— Поскольку, как мы уже дали понять, — говорит Берко, — человек, назвавшийся Эмануэлем Ласкером, но не являющийся чемпионом мира, родившимся в Пруссии в тысяча восемьсот шестьдесят восьмом году, погиб, то мы расследуем эту смерть. Это входит в наши обязанности детективов отдела убийств, как мы уже упомянули, но, похоже, не произвели особого впечатления.
— Белобрысый такой еврей, — произносит русский.
— И конопатый, — поддакивает Вельвель.
— Видите, — говорит русский, — мы все замечаем.
Он двумя пальцами подхватывает с доски свою ладью, будто снимая волосок с чьего-то воротника. Ладья вместе с пальцами перемещается по воздуху и опускается со стуком, несущим дурные вести оставшемуся в одиночестве черному слону.
Тут Вельвель переходит на русский с еврейским акцентом и выражает надежду на возобновление дружеских отношений между матерью противника и щедро одаренным природой жеребцом.
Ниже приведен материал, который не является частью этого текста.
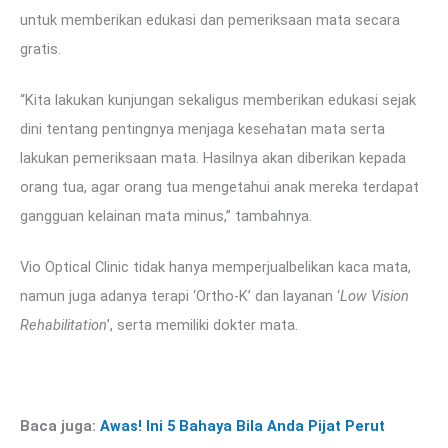
untuk memberikan edukasi dan pemeriksaan mata secara
gratis.
“Kita lakukan kunjungan sekaligus memberikan edukasi sejak
dini tentang pentingnya menjaga kesehatan mata serta
lakukan pemeriksaan mata. Hasilnya akan diberikan kepada
orang tua, agar orang tua mengetahui anak mereka terdapat
gangguan kelainan mata minus,” tambahnya.
Vio Optical Clinic tidak hanya memperjualbelikan kaca mata,
namun juga adanya terapi ‘Ortho-K’ dan layanan ‘
Low Vision
Rehabilitation
’, serta memiliki dokter mata.
Baca juga:
Awas! Ini 5 Bahaya Bila Anda Pijat Perut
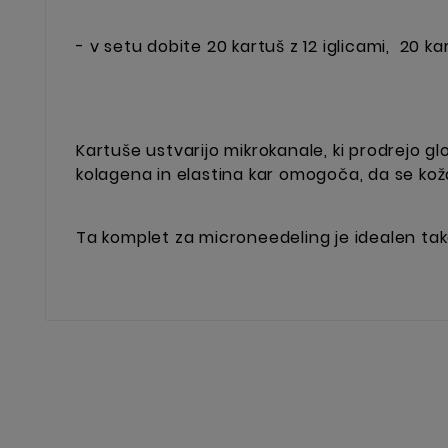
- v setu dobite 20 kartuš z 12 iglicami, 20 ka
Kartuše ustvarijo mikrokanale, ki prodrejo g
kolagena in elastina
kar omogoča, da se kož
Ta komplet za microneedeling je idealen tak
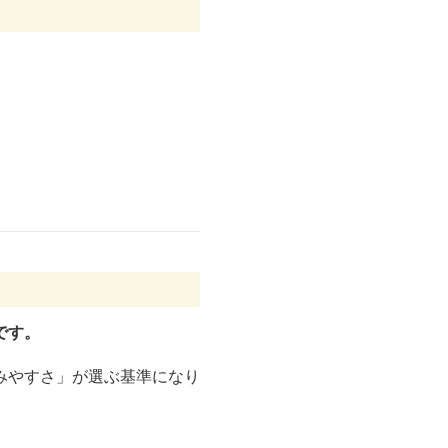
です。
みやすさ」が選ぶ基準になり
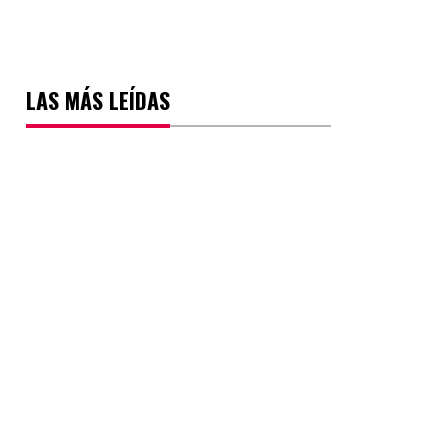
LAS MÁS LEÍDAS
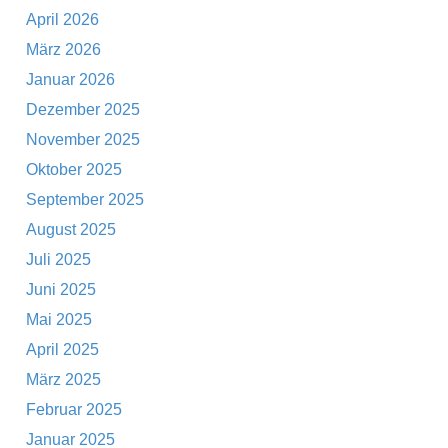
April 2026
März 2026
Januar 2026
Dezember 2025
November 2025
Oktober 2025
September 2025
August 2025
Juli 2025
Juni 2025
Mai 2025
April 2025
März 2025
Februar 2025
Januar 2025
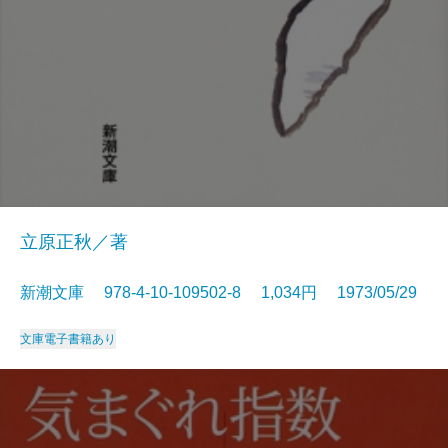
立原正秋／著
新潮文庫 978-4-10-109502-8 1,034円 1973/05/29
文庫
電子書籍あり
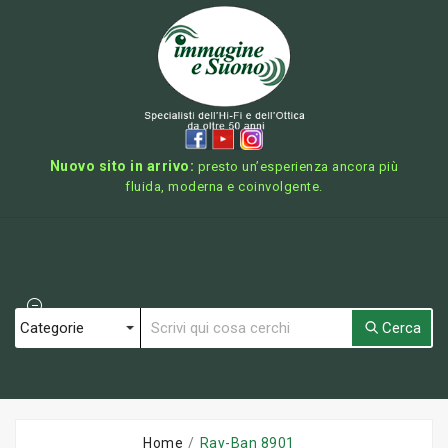
Nuovo sito in arrivo:
presto un’esperienza ancora più
fluida, moderna e coinvolgente.
Cerca
Home
Ray-Ban 8901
— Я — сирота, — говорит русский и откидывается на спинку кресла, словно давая противнику прийти в себя после потери слона.
Он скрещивает руки на груди и прячет ладони под мышками. Так ведет себя человек, которому отчаянно хочется закурить папироску в помещении, где висит табличка «Курить воспрещается». Интересно, как вел бы себя отец Ландсмана, будь курение запрещено в его бытность членом шахматного клуба «Эйнштейн». Ведь он выкуривал пачку «Бродвея» за одну игру.
— Блондин, — говорит русский, он просто воплощение услужливости. — Веснушчатый. А еще что?
Ландсман перетасовывает горстку подробностей, решая, с которой зайти.
— Мы думаем, он изучал игру. Судя по его шахматному прошлому. В его комнате мы нашли книгу Зигберта Тарраша. А еще этот его псевдоним.
— До чего проницательны, — произнес русский, не потрудившись как-то прикрыть издевку, — эти двое высококлассных шамесов.
Шпилька не столько задевает Ландсмана, сколько заставляет его на полшпильки приблизиться к тому, чтобы вспомнить этого костлявого русского с облезлой рожей.
— Возможно, когда-то, — продолжает он чуть медленнее, наблюдая за русским и одновременно прощупывая свои воспоминания, — покойный был ортодоксом. Черная шляпа, все дела.
Русский выдергивает руки из-под мышек. Выпрямляется на стуле. Лед в его балтийских глазах, похоже, тает в одно мгновение.
— Сидел на герыче? — Это даже не вопрос, и Ландсман медлит с опровержением, а русский произносит имя: — Фрэнк. — На американский манер, с длинной, пронзительной гласной и раскатистой «р». — Ох, не может быть!
— Фрэнк, — соглашается Вельвель.
— Я… — Русский оседает в кресле, колени его разъезжаются, руки беспомощно повисают вдоль тела. — Могу я сказать вам кое-что, детективы? — говорит он. — Должен признаться, порой я ненавижу это жалкое подобие мира.
— Расскажите нам о Фрэнке, — говорит Берко. — Вам он нравился.
Русский вздергивает плечи, глаза его снова покрываются ледком.
— Мне никто не нравится, — говорит он, — но, когда приходит Фрэнк, мне хотя бы не хочется с криком выбежать отсюда. Он забавный. Не красавец. Но голос у него приятный. Солидный такой голос. Как у диктора, который ведет по радио программу о классической музыке. Знаете, тот, что в три часа ночи вещает о Шостаковиче. Вот и он говорит таким же серьезным голосом, и это забавно. Что бы он ни говорил, он всегда чуточку тебя поддергивает. Подстригись, какие у тебя жуткие штаны, что это Вельвель набрасывается на каждого, кто заикнется о его жене.
— Чистая правда, — говорит Вельвель, — так оно и есть.
— Всегда поддразнивает, поддевает, но, я не знаю почему, это нисколько не бесит.
— Всегда чувствуешь, что к себе он гораздо хуже относится, — говорит Вельвель.
— Когда играешь с ним, хоть он всегда и выигрывает, понимаешь, что лучше играть с ним, чем с любым другим засранцем в этом клубе, — говорит русский. — Фрэнк никогда не был засранцем.
— Мейер, — тихо зовет Берко.
Он сигналит флагами бровей в направлении соседнего стола. Кажется, их слушают.